JAMBIUPDATE.COM, JAMBI Anggota Direktorat Reserse Narkoba Polda Jambi, Kamis (26/3) berhasil meringkus bandar narkoba terbesar di Merlung. Pelaku juga merupakan jaringan antar Provinsi yang sudah menjadi Target Operasi (TO) sejak 2013 lalu.

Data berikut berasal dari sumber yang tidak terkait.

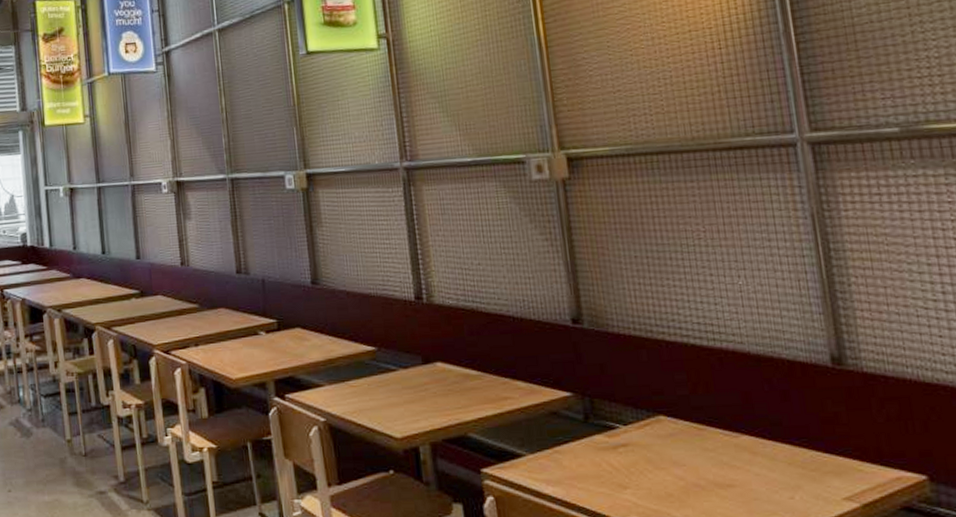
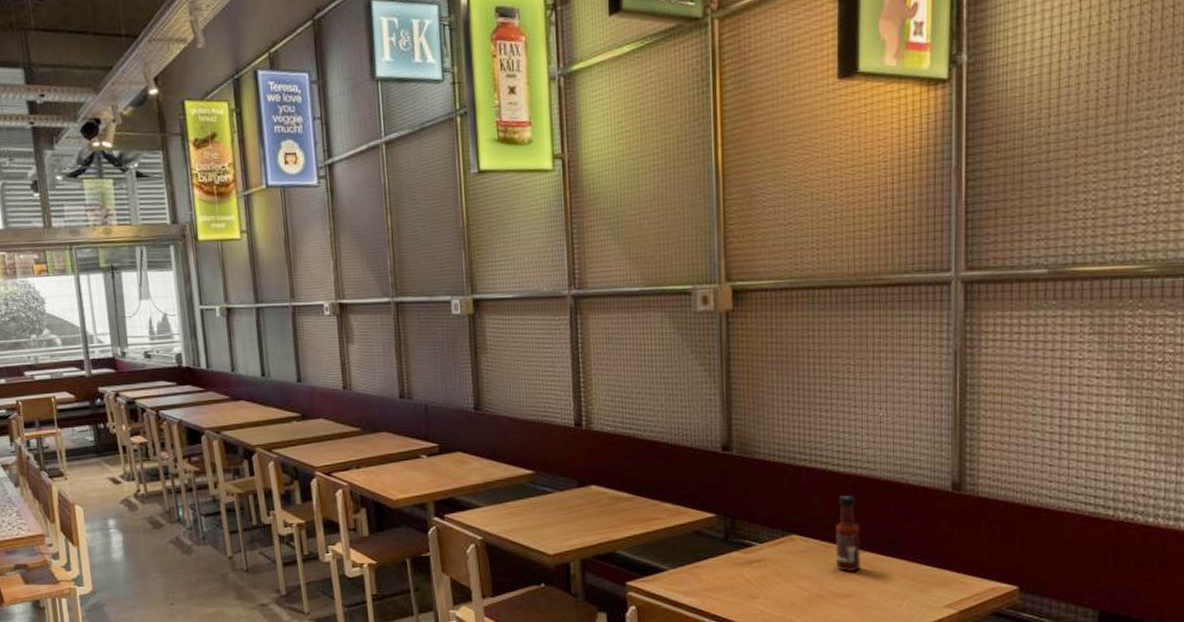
tabasco sauce: none [705,370,740,459] -> present [836,494,861,573]

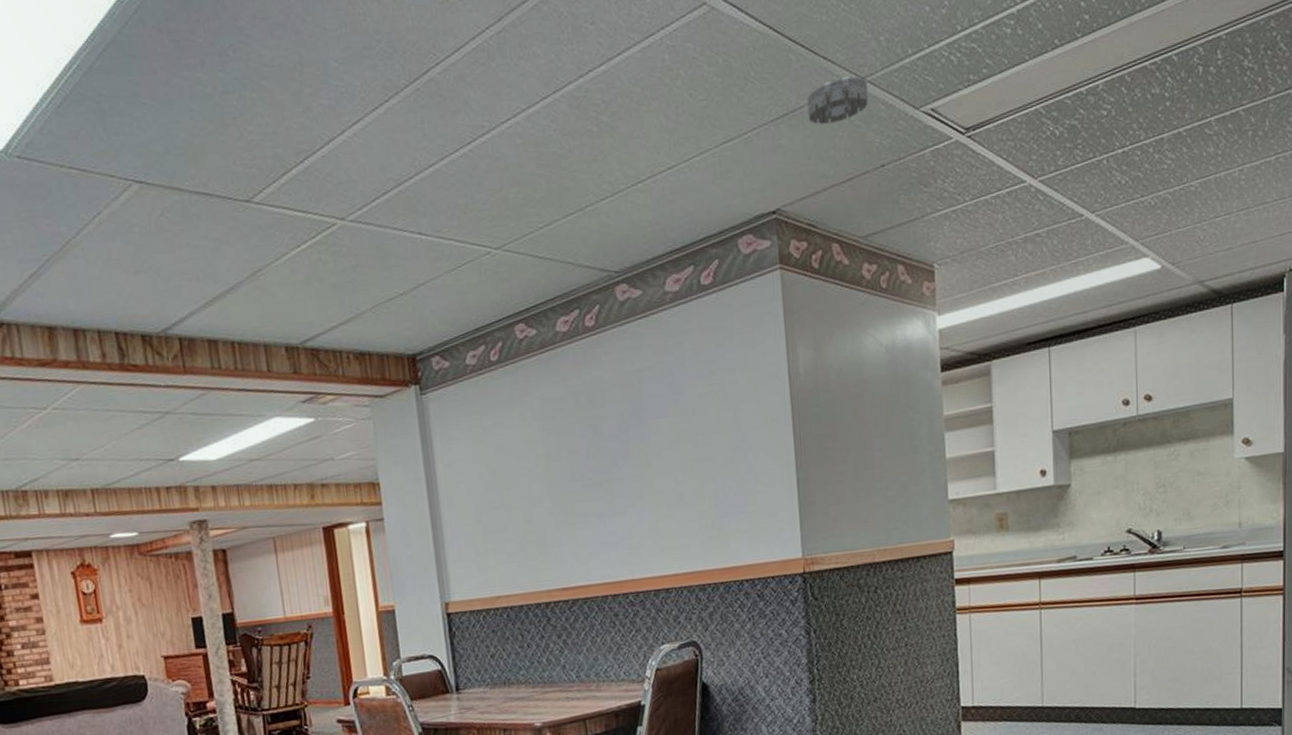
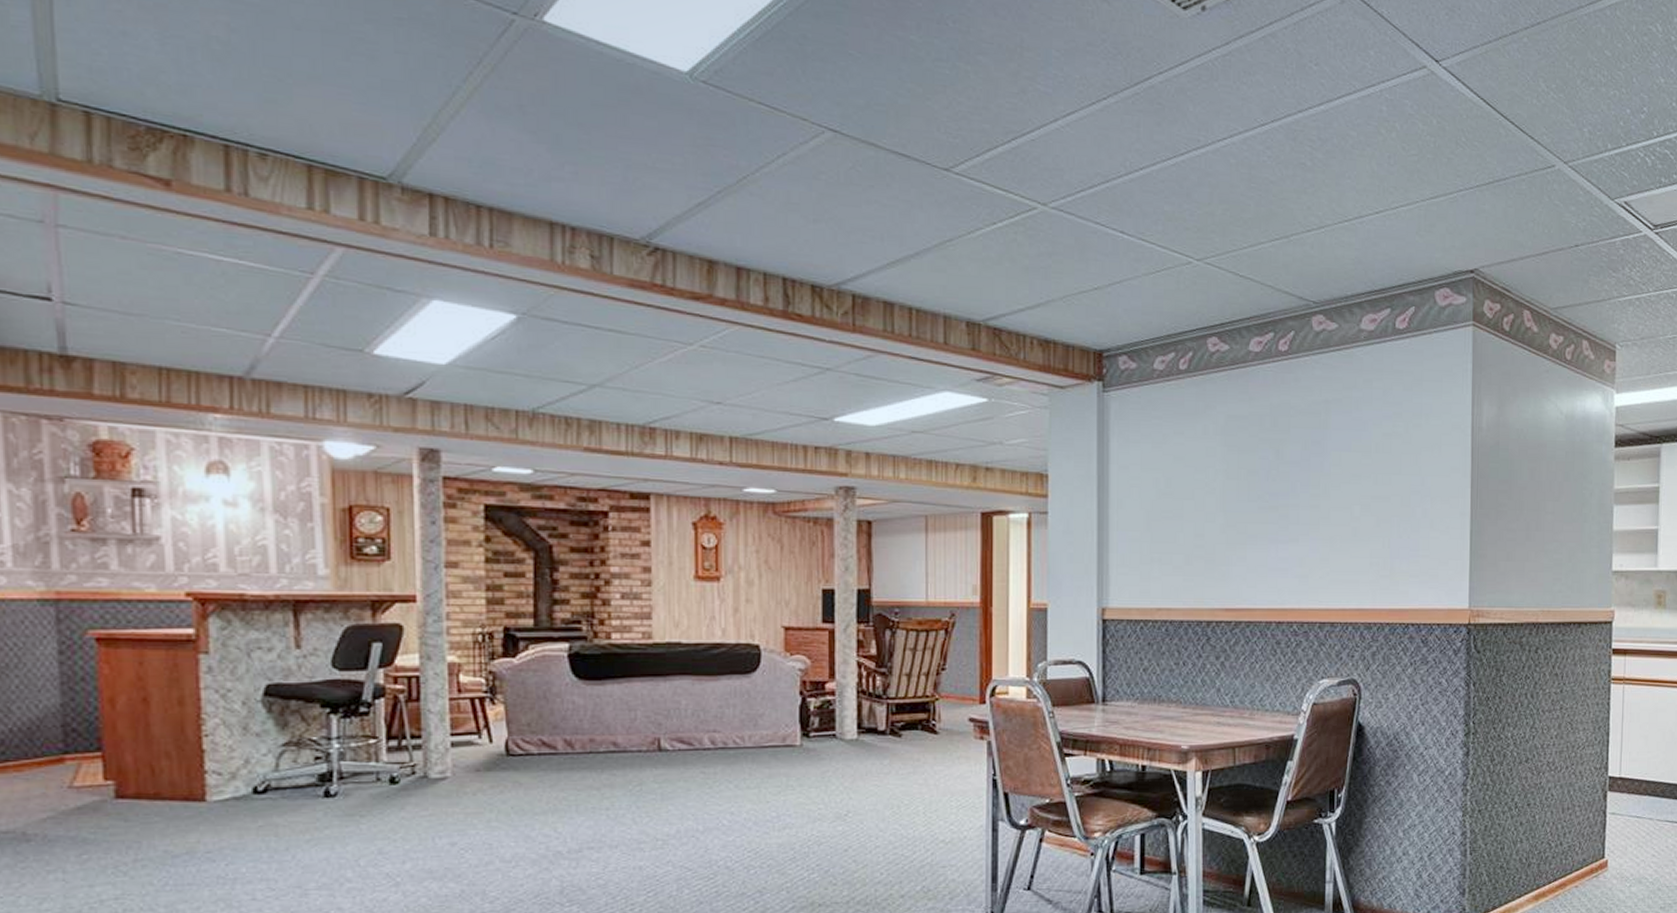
smoke detector: present [807,76,868,125] -> none [1512,158,1568,199]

Bandar tersebut adalah berinisial S. dia diringkus di kebun sawit di wilayah Merlung bersama dengan seorang kurirnya berinisial H. barang bukti yang berhasi diamankan adalah 22 gram narkotika jenis sabu dan 36 butir pil ectacy.
Barang bukti yang disita 13 paket sabu-sabu ukuran besar seharga Rp800 ribu per paket, kedua 8 paket seharga Rp500 ribu per paket, dan satu paket kecil seharga Rp200 ribu. Kemudian uang sebesar Rp3,1 juta, ujar Kapolda Jambi, Brigjen Pol Bambang Sudarisman, kepada sejumlah wartawan, Jumat (27/3).
Disebutkannya, tersangka S adalah bandar terbesar di Merlung, bahkan bandar ini juga merupakan jaringan antar Provinsi. Barang haram itu dibawa dari Medan ke Jambi dengan menggunakan jalur darat, yakni bis transportasi umum.
Dari pengembangan, barang yang dimiliki tersangka sebelum ditangkap adala 50 butir pil ectacy namun sudah dijulanya 14 butir, dan sabu-sabu dari 40 gram terjual 18 gram, sisanya 22 gram yang diamankan.
Atas perbuatannya, pelaku dijerat dengan pasal 112 dan 114 serta 132 UU nomor 35/2009 tantang Narkoba dan Psikotropika dengan ancaman hukuman diatas lima tahun penjara.